### Aufgaben
1 - Wer hat laut dem Text über Neumanns Kirchenbauten den Bau der Kirche in Schönthal begonnen?
2 - Nenne bitte alle Orte, deren Kirchen im Text über Neumanns Kirchenbauten genannt werden.

### Vorliegender Text
======
Die Cistercienser in Schönthal hatten, wie erwähnt, N. berufen, um den ins Stocken gerathenen Bau der von Leonhard Dienzenhofer begonnenen Kirche (geweiht 1724 [36]) weiterzuführen. Inwieweit der Architekt bei diesem großartigen Werke (dreischiffige, kreuzförmige Hallenkirche mit Fortführung der Seitenschiffe über das Querschiff) an die bereits bestehende Anlage gebunden war, steht nicht fest; jedenfalls hat er das kunstreiche System der Wölbung – Kuppeln statt der Kreuzgewölbe – und die noch barocke decorative Ausstattung durchgeführt. Auch die Außenarchitektur, insbesondere die Fassade, die in drei Stockwerken sich aufbauend, von zwei Thürmen überragt wird, scheint durch N. vielfach modificirt zu sein; denn zwei seiner späteren, größten Kirchenbauten, in Gößweinstein und Münsterschwarzach, stimmen hierin ganz mit Schönthal überein. Die erstere Kirche (1730–39), in ihrer inneren Ausstattung bereits einheitlich in Rococoformen gehalten, ist kreuzförmig mit nur wenig vorspringenden Querarmen angelegt und mit flachem Kuppel- und Tonnengewölbe gedeckt. Ungleich großartiger war die Kirche in Münsterschwarzach (1727–43), eine pseudobasilikale, kreuzförmige, tonnengewölbte Anlage, bei der durch Einziehung der Strebepfeiler im unteren Geschoß die seitlichen Capellenreihen gebildet waren; eine mächtige Vierungskuppel und ein kleiner Thurm am Chorfirst belebten mit den beiden Fassadenthürmen die Silhouette des Baues. Ueber dieses Meisterwerk Neumann’s geben nur noch Pläne und ein Modell Aufschluß; es fiel 1821–27 dem blinden Vorurtheil gegen die Kunst des 18. Jahrhunderts zum Opfer. Wesentlich einfacher, wenn auch auf demselben Compositionsschema beruhend sind die kreuzförmigen tonnengewölbten Kirchen in Heussenstamm (Provinz Starkenburg) (1739–42) und [675] in Etwashausen bei Kitzingen (1741–45), deren flache Vierungskuppeln auf gepaarten Säulen ruhen; auch die Kirche in Gaibach (1740–45), deren Thurm nicht an der Portalseite, sondern hinter dem Chore steht, nähert sich diesem Typus.
======
### Gezeigte Datensätze
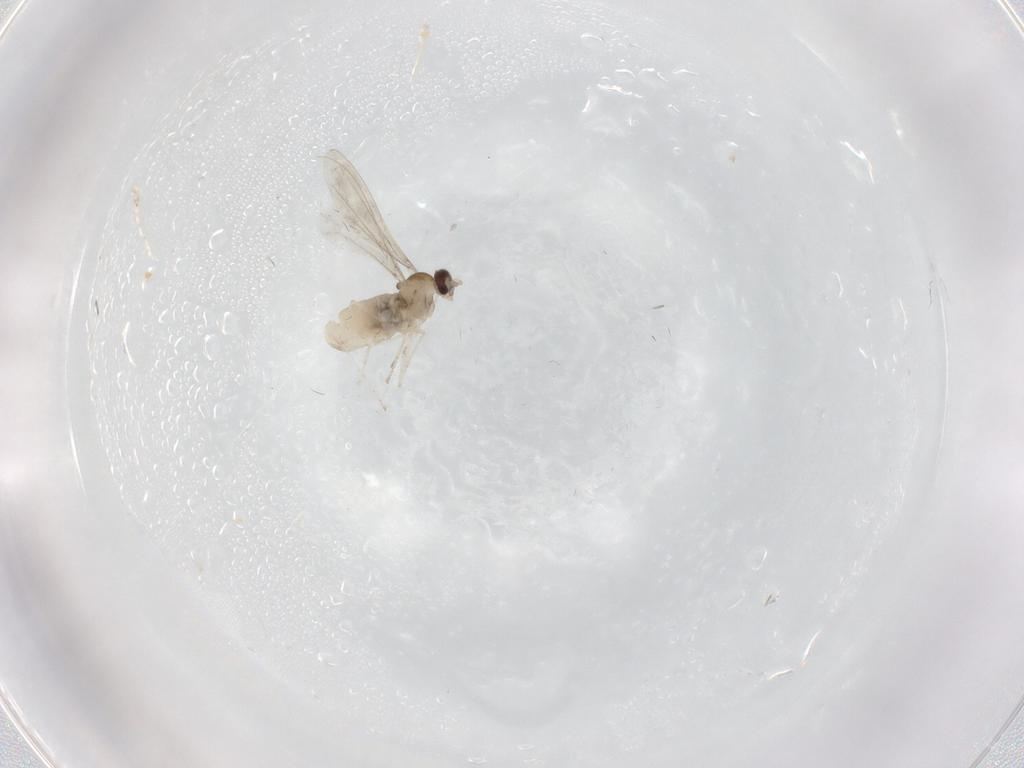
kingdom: Animalia
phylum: Arthropoda
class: Insecta
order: Diptera
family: Cecidomyiidae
======
### Lösungen
1 - Leonhard Dienzenhofer

2 - Schönthal, Gößweinstein, Münsterschwarzach, Heussenstamm, Etwashausen, Gaibach